WORK INSTRUCTION –
When a line of the records contains "lines", copy it.

INFORMATION –

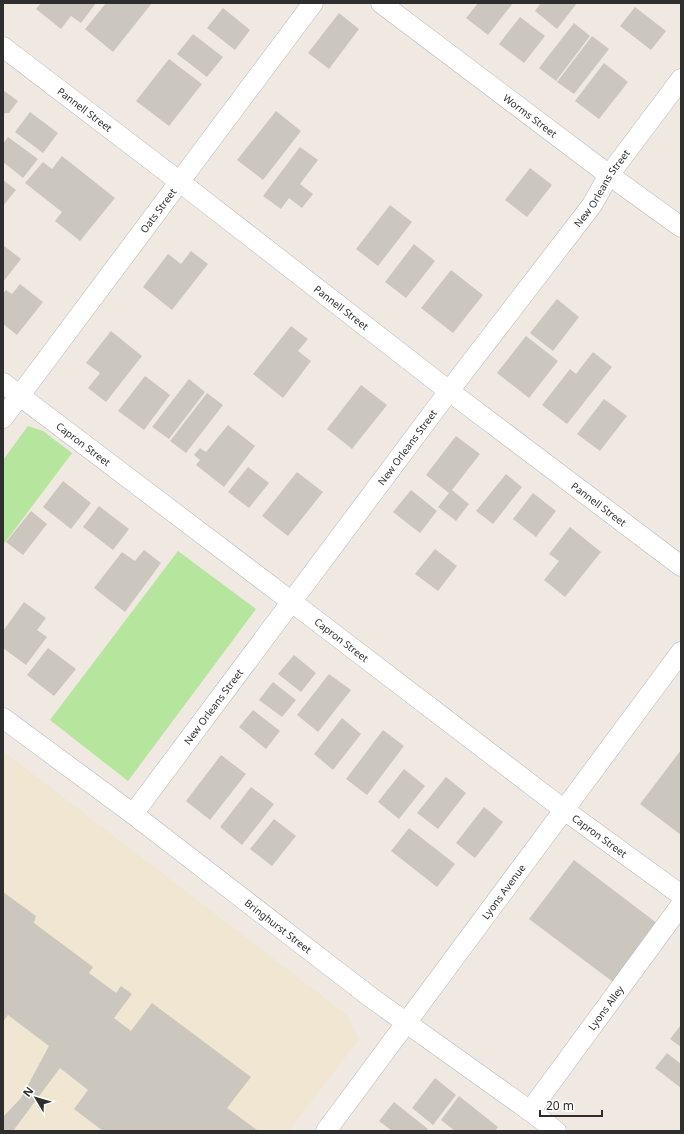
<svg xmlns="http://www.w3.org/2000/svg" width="684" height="1134" viewBox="0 0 684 1134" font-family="'Noto Sans',sans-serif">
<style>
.education{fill:#f0e6d1}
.green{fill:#b6e59e}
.building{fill:#cbc7bf}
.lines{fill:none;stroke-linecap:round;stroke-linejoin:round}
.minor-casing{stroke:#b4b7c1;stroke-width:21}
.minor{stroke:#fff;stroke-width:20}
.labels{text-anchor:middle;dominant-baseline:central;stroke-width:3;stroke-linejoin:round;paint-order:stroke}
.street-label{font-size:10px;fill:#2e2e2e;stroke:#fff}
</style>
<rect width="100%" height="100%" fill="#efe9e1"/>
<!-- education -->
<path class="education" d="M 3,751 L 347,1015 L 359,1039 L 289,1131 L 3,1131 Z"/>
<!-- green -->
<path class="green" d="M 28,426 L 43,431 L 72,453 L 3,545 L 3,460 Z
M 178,551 L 256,609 L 128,781 L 50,720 Z"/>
<!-- building -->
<path class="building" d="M 41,3 L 96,3 L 81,23 L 71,16 L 61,29 L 36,9 Z
M 106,3 L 152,3 L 113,52 L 85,29 Z
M 478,3 L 513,3 L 488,35 L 466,18 Z
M 541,3 L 577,3 L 557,29 L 535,11 Z
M 635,7 L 666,31 L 651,50 L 620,26 Z
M 223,8 L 250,30 L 235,50 L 207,28 Z
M 339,13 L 359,29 L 329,69 L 308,53 Z
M 520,17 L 545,36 L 524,63 L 499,44 Z
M 574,23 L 590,36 L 556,81 L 539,68 Z
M 193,34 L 223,57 L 207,77 L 177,54 Z
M 592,36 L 609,49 L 574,94 L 557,82 Z
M 169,59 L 202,84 L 169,126 L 136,101 Z
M 604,63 L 628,82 L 599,119 L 575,101 Z
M 3,90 L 18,101 L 9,113 L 5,113 L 3,116 Z
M 276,111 L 301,131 L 263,180 L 237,160 Z
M 30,112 L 58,133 L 43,153 L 15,132 Z
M 8,137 L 38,159 L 23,178 L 3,162 L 3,144 Z
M 300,147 L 318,160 L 300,184 L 313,194 L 302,208 L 289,198 L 281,209 L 263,196 Z
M 62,156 L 115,198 L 80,241 L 55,221 L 62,212 L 25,183 L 43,162 L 52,169 Z
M 530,168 L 552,185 L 527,217 L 505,200 Z
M 3,180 L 16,190 L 3,206 Z
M 390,205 L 412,222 L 378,266 L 356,249 Z
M 414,244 L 435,261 L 406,298 L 385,282 Z
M 3,245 L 21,259 L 3,282 Z
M 191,251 L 208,264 L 172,310 L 143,287 L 168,254 L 181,264 Z
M 451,270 L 483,295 L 453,333 L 421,308 Z
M 20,284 L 43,302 L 17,335 L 3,324 L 3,294 L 6,290 L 12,294 Z
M 557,299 L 579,317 L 553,351 L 530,333 Z
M 291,326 L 308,339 L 298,351 L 311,361 L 283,398 L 253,374 Z
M 111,331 L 142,356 L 106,402 L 88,388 L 100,373 L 86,363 Z
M 526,336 L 558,361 L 529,398 L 497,373 Z
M 593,352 L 612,367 L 567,424 L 542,405 L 570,369 L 576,374 Z
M 145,376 L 170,395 L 144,430 L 118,411 Z
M 189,379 L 205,392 L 169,439 L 152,427 Z
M 361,385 L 387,405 L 352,449 L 327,429 Z
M 207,393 L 223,405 L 186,453 L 170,441 Z
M 604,399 L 627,416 L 600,451 L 577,434 Z
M 228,425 L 255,446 L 224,487 L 196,465 L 200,460 L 194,455 L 200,448 L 206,452 Z
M 456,436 L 480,454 L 452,490 L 469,504 L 456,521 L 438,507 L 449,493 L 426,475 Z
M 248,467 L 269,483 L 249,508 L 228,492 Z
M 297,472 L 323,492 L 288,536 L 262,516 Z
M 506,474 L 522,487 L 493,524 L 476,511 Z
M 63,481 L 91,503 L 71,529 L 43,507 Z
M 411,490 L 437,511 L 420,533 L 393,512 Z
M 533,493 L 556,511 L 536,537 L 513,519 Z
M 99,506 L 129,529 L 113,550 L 83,527 Z
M 31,511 L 47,524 L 23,555 L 6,542 Z
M 570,527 L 601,552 L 565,597 L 544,580 L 559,561 L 549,554 Z
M 435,549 L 457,566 L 438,591 L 415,574 Z
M 144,550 L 161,563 L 125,612 L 94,588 L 122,552 L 135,561 Z
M 24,602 L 46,618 L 37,630 L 47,637 L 26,665 L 3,648 L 3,631 Z
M 48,648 L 76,669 L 54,696 L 27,675 Z
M 294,655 L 316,673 L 301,692 L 278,674 Z
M 329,674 L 351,690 L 318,732 L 297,715 Z
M 273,682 L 296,700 L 282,717 L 259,700 Z
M 253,710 L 280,731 L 266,749 L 239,727 Z
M 342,718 L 361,734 L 333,770 L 314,754 Z
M 383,730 L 404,746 L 367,795 L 346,779 Z
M 681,750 L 681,835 L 640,804 Z
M 221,755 L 246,774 L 210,820 L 186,801 Z
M 404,769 L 425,786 L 399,819 L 378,802 Z
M 446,777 L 466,793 L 438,829 L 417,813 Z
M 251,787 L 274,804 L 242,845 L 220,827 Z
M 484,807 L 503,822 L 475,858 L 456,843 Z
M 274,819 L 296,836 L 272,866 L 250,849 Z
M 409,828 L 455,864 L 437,887 L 391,851 Z
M 574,860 L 658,924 L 613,982 L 529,919 Z
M 3,892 L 36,916 L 34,923 L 93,967 L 89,973 L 116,993 L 121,986 L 132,994 L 114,1018 L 131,1031 L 152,1003 L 251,1077 L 227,1108 L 257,1130 L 256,1131 L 103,1131 L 74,1109 L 88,1090 L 60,1068 L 13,1131 L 3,1131 L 3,1117 L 21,1098 L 49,1046 L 8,1015 L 3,1022 Z
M 681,1025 L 681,1047 L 670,1039 Z
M 667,1053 L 681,1064 L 681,1088 L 655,1068 Z
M 435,1078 L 456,1095 L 433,1125 L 412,1108 Z
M 459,1096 L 498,1127 L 495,1131 L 455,1131 L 441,1120 Z
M 394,1102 L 428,1129 L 427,1131 L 392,1131 L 379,1121 Z"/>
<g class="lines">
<defs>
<g id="minor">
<path id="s1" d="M 381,3 L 609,175 L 681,227"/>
<path id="s2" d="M 3,47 L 180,182 L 449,391 L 681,566"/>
<path id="s3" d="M 3,383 L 292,602 L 563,809 L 681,895"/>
<path id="s4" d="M 3,418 L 313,3"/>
<path id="s5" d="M 3,718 L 133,814 L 373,999 L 530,1111 L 556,1131"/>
<path id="s6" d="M 133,814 L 449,391 L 592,205 L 609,175 L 681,79"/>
<path id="s7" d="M 530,1111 L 681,905"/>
<path id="s8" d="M 326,1131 L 681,652"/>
</g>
</defs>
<!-- minor casing -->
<use href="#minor" class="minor-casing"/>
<!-- minor -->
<use href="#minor" class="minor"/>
</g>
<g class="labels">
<!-- street labels -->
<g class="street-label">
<text stroke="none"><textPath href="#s2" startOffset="103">Pannell Street</textPath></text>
<text stroke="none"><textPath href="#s1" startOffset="187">Worms Street</textPath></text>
<text stroke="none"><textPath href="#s6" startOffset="782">New Orleans Street</textPath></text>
<text stroke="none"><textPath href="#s4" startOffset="259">Oats Street</textPath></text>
<text stroke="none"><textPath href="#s2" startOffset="427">Pannell Street</textPath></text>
<text stroke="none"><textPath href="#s3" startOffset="101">Capron Street</textPath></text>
<text stroke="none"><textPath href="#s6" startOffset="458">New Orleans Street</textPath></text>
<text stroke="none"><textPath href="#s2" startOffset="751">Pannell Street</textPath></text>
<text stroke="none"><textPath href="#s3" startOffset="425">Capron Street</textPath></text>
<text stroke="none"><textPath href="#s6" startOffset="134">New Orleans Street</textPath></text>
<text stroke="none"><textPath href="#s3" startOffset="749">Capron Street</textPath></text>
<text stroke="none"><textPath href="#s8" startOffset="298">Lyons Avenue</textPath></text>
<text stroke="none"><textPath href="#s5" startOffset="345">Bringhurst Street</textPath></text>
<text stroke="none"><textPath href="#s7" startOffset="128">Lyons Alley</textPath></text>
</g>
</g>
<!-- border -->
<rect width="684" height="1134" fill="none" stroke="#2e2e2e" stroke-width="8"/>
<!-- north arrow -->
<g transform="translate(36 1098) rotate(308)" stroke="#ffffff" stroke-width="3" paint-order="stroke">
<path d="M0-3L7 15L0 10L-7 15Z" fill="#2e2e2e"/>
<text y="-6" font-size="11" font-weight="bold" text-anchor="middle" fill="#2e2e2e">N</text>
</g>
<!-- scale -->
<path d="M540 1110v6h62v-6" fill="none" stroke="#2e2e2e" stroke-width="2"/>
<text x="546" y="1110" font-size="12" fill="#2e2e2e" stroke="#ffffff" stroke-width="3" paint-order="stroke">20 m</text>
</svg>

SOLUTION –
.lines{fill:none;stroke-linecap:round;stroke-linejoin:round}
<g class="lines">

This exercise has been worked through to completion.